Cancer : Perry et Loana racontent leur calvaire...

cancer polynésie française
Fare amazones ©Polynésie la 1ère
Le cancer est une maladie extrêmement répandue mais dont on ignore encore beaucoup... En Polynésie, les seins, la prostate et les poumons sont les organes les plus touchés. 800 malades supplémentaires sont recensés chaque année au Fenua. Perry Fallone et Loana Peterano souffrent toutes deux d'un cancer du sein.

Le cancer est la deuxième cause de mortalité en Polynésie française, après les maladies cardiovasculaires. Celui du sein, par exemple, tue 4 fois plus de femmes en Polynésie qu'en Métropole. La raison principale ? L'absence de dépistage. Une journée patients/aidants se déroule le 21 mai dans les jardins de l'assemblée, en présence de professionnels. Objectifs : l'échange et le partage d'expérience. L'occasion de revenir sur cette maladie, qui fait l'objet de nombreuses luttes associatives et médicales...

L'hôpital de Taaone vient d'ailleurs de signer une nouvelle convention jeudi 12 mai dernier pour consolider le partenariat entre la Polynésie française et l’Institut Gustave Roussy (le premier et plus grand centre de lutte contre le cancer d’Europe, où un grand nombre de Polynésiens partent en évasan).

Témoignages

Le sujet n'est plus tabou mais reste un mystère... Il faut juste apprendre à vivre avec, en témoignent Loana Peterano et Perry Fallone, toutes deux atteintes d'un cancer du sein. Elles ont trouvé beaucoup de réconfort grâce à l’association Amazones pacific, qui accompagne, depuis 4 ans, les femmes victimes de tout type de cancer. 

Perry Fallone, 38 ans, est originaire de Marokau aux Tuamotu. Elle se bat contre son destin depuis 2015. Dans la famille, le cancer se transmet de mère en fille. Dès qu'elle a commencé à observer une grosseur anormale au niveau de son sein droit ainsi que des écoulements, elle a su qu'elle était malade. Après avoir subi une ablation du sein, elle a suivi des séances de radiothérapie. Elle suit toujours une chimiothérapie. Pour elle, "pas de guérison possible, [elle peut juste essayer de] stabiliser la maladie", confie-t-elle. Malgré les difficultés, son message est plein d'optimisme. "On est jamais prêts mais on s'habitue. Aujourd'hui la médecine a fait beaucoup de progrès. Le cancer n'est pas une fatalité ! Moi j'ai apprivoisé cette maladie. C'est ma famille qui en souffre le plus", poursuit-elle. 
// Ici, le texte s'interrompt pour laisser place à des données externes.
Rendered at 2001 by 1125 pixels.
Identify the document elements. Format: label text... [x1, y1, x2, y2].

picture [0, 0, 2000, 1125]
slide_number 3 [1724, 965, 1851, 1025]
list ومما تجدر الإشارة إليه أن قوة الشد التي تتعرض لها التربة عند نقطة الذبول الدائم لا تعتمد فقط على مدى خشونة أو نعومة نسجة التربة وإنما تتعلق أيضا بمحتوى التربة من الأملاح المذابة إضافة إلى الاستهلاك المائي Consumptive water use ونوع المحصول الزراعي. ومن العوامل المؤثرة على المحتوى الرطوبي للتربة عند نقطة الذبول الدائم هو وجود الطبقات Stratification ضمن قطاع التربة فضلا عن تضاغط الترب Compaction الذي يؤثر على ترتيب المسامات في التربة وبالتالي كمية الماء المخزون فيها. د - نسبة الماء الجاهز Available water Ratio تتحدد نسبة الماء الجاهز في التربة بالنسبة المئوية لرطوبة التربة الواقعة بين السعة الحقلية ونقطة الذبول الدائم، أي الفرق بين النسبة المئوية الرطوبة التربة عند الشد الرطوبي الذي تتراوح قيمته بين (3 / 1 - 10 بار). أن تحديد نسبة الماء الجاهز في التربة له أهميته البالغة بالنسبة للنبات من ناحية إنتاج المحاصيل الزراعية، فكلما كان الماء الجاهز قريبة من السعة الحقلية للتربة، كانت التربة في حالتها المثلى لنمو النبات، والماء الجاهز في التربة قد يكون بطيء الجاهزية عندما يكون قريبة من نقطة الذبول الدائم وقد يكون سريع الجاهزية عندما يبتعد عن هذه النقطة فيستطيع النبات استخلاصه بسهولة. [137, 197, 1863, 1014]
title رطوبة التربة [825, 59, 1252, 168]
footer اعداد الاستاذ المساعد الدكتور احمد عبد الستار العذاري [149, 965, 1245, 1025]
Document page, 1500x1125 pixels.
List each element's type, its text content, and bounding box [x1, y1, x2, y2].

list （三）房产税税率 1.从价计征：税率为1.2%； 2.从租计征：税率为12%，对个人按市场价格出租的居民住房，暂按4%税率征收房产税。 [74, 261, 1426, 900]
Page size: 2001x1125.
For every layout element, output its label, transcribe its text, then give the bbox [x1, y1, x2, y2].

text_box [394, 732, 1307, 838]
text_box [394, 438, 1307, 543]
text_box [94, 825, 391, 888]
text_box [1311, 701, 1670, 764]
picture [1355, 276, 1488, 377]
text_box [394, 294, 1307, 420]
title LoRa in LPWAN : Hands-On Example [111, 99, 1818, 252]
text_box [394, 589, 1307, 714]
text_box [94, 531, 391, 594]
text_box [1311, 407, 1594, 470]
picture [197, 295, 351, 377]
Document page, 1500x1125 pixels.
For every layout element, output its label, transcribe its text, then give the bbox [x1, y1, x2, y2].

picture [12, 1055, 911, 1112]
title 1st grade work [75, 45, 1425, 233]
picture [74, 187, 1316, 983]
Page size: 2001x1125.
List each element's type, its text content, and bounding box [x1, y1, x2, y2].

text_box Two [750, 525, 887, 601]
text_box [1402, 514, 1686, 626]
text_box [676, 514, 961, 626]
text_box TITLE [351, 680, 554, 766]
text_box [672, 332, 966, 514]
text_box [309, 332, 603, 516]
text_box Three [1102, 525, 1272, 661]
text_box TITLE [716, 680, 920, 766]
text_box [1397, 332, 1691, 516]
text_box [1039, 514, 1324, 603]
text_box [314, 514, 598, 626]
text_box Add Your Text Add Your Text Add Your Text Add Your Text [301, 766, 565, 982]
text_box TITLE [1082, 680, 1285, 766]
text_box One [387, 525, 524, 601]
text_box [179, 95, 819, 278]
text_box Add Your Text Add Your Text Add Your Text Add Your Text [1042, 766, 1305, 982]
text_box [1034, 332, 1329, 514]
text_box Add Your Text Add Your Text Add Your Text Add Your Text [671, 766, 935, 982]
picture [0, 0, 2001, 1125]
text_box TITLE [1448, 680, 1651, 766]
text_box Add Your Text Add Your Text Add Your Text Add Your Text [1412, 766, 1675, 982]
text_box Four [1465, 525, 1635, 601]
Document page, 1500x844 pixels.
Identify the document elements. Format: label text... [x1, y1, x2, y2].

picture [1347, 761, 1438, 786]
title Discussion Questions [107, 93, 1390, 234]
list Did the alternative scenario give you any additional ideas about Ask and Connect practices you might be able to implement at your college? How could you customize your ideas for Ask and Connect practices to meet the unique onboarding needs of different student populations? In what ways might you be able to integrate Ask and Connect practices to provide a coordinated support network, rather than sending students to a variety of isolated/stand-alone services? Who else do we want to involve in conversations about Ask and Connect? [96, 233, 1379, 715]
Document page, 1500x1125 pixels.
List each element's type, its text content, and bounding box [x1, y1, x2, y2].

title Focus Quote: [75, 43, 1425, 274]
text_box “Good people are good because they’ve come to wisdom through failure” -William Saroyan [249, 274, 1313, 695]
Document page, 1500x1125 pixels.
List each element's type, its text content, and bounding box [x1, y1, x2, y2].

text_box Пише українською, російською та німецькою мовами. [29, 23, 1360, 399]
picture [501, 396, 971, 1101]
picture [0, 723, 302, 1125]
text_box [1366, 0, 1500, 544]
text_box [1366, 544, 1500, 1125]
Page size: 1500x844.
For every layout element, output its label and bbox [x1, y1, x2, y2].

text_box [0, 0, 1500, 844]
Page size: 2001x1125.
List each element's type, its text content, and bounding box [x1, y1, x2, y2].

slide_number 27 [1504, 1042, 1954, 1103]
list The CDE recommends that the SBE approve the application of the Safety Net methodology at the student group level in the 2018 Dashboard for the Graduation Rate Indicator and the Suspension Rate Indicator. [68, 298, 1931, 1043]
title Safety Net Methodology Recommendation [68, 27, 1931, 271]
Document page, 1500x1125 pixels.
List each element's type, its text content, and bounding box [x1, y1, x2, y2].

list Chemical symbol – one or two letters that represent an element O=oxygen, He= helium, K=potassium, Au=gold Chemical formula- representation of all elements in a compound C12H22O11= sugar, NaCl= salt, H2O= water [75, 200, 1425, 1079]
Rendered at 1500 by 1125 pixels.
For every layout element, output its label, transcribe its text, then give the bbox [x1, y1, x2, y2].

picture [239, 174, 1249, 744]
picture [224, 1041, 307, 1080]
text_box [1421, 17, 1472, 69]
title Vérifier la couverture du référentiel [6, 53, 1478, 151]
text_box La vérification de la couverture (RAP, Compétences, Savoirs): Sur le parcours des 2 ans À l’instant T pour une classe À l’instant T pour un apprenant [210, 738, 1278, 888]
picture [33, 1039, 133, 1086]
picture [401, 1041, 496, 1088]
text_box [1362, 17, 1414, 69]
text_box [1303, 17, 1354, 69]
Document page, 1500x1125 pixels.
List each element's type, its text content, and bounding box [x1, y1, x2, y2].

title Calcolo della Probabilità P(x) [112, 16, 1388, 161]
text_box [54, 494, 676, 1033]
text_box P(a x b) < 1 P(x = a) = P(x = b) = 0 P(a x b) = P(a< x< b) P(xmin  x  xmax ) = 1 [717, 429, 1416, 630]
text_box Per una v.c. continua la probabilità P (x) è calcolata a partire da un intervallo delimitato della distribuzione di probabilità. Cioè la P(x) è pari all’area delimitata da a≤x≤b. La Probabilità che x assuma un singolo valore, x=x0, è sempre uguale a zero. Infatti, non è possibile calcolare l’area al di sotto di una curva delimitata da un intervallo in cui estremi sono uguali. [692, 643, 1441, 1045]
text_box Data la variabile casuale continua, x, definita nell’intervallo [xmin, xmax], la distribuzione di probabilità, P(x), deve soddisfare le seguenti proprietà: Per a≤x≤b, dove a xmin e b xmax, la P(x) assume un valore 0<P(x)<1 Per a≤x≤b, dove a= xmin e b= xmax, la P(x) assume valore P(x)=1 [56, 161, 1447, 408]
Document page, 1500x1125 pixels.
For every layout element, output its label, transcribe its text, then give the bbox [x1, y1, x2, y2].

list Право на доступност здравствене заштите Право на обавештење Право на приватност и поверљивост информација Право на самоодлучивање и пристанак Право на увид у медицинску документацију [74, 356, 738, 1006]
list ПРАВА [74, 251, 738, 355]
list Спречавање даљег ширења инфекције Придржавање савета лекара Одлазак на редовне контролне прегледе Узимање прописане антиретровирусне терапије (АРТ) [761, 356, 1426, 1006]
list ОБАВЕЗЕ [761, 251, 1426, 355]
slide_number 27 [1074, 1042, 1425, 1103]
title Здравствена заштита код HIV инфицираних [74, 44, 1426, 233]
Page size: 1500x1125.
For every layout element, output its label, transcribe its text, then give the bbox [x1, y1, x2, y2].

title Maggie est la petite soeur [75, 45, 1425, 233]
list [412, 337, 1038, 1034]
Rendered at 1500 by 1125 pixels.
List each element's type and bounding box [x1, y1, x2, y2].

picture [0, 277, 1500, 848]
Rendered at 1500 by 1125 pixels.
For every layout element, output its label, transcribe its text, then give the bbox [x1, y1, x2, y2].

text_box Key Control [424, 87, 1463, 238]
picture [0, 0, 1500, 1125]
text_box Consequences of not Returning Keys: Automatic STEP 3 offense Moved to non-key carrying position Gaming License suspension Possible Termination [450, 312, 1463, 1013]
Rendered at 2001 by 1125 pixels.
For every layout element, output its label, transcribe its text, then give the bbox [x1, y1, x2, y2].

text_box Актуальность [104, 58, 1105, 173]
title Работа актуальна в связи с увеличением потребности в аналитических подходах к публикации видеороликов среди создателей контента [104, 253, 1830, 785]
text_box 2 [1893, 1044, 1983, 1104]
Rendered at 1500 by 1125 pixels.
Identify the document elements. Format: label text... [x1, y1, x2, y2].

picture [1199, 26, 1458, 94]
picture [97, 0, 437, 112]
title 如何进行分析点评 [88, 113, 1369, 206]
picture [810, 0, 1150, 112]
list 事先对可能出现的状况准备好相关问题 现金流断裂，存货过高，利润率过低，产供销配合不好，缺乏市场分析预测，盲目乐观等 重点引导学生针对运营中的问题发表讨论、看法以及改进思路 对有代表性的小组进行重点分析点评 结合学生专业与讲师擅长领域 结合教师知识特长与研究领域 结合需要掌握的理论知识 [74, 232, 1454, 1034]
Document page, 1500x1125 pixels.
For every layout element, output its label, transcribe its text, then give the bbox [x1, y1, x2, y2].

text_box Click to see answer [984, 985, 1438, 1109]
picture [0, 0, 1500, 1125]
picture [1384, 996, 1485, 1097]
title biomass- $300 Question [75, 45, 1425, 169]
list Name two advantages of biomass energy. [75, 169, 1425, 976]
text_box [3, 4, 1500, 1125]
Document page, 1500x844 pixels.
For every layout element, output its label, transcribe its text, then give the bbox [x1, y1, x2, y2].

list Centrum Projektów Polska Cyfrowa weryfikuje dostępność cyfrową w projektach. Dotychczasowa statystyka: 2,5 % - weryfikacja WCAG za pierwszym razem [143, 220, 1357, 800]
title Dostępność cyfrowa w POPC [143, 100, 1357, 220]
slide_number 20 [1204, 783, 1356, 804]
Falonne Perry. ©Polynésie la 1ère

Les traitements sont évidemment douloureux, mais bien plus supportables qu'au début. Même lorsqu'elle suit sa chimiothérapie, elle continue de travailler. "Je suis sure que je vais vivre longtemps ! La vie n'est pas un long fleuve tranquille mais il faut la prendre du bon côté !", décrit Perry, imperturbable. 

Le sujet est plus sensible pour Loana Peterano, surtout lorsqu'elle évoque sa mère. Décédée d'un cancer du sein, elle avait toujours alerté ses filles sur cette maladie et l'importance du dépistage. Loana est la seule de ses sœurs à ne pas avoir suivi les conseils avisés de sa mère, alors même qu'elle l'a vu succombé à la maladie. Un matin, elle se lève avec une douleur sur tout le côté gauche du corps. Le diagnostic tombe en août 2021 lorsque les résultats de la biopsie révèle la présence d'un cancer. "Je m'étais dit que je n'aurais que deux ans, comme maman. Elle me disait toujours de faire ma mammographie mais je ne le faisais pas. Heureusement que ce n'était pas métastasé. Le jour où je l'ai appris, j'étais vidée. Je me suis renfermée sur moi-même", confie Loana, les larmes aux yeux. Aujourd'hui, elle est guérie mais doit poursuivre le protocole durant les huit années à venir. 

Loana Peterano ©Polynésie la 1ère

Le cancer du sein est celui qui se guérit le mieux. L'hôpital de Taaone est bien équipé, avec 14 lits de chimiothérapie, deux machines de radiothérapie et une nouvelle machine d'irradiation bientôt fonctionnelle. Le problème se pose davantage au niveau des cancers difficiles à soigner (comme au cerveau par exemple), pour lesquels les patients doivent partir en France. Les évasans concernent environ 60 Polynésiens sur 800 patients. Alors, si le nombre de malades ne cesse malheureusement de croître, de plus en plus de Polynésiens peuvent suivre des soins au Fenua, à proximité de leurs proches, grâce à la médecine personnalisée et les conseils d’experts.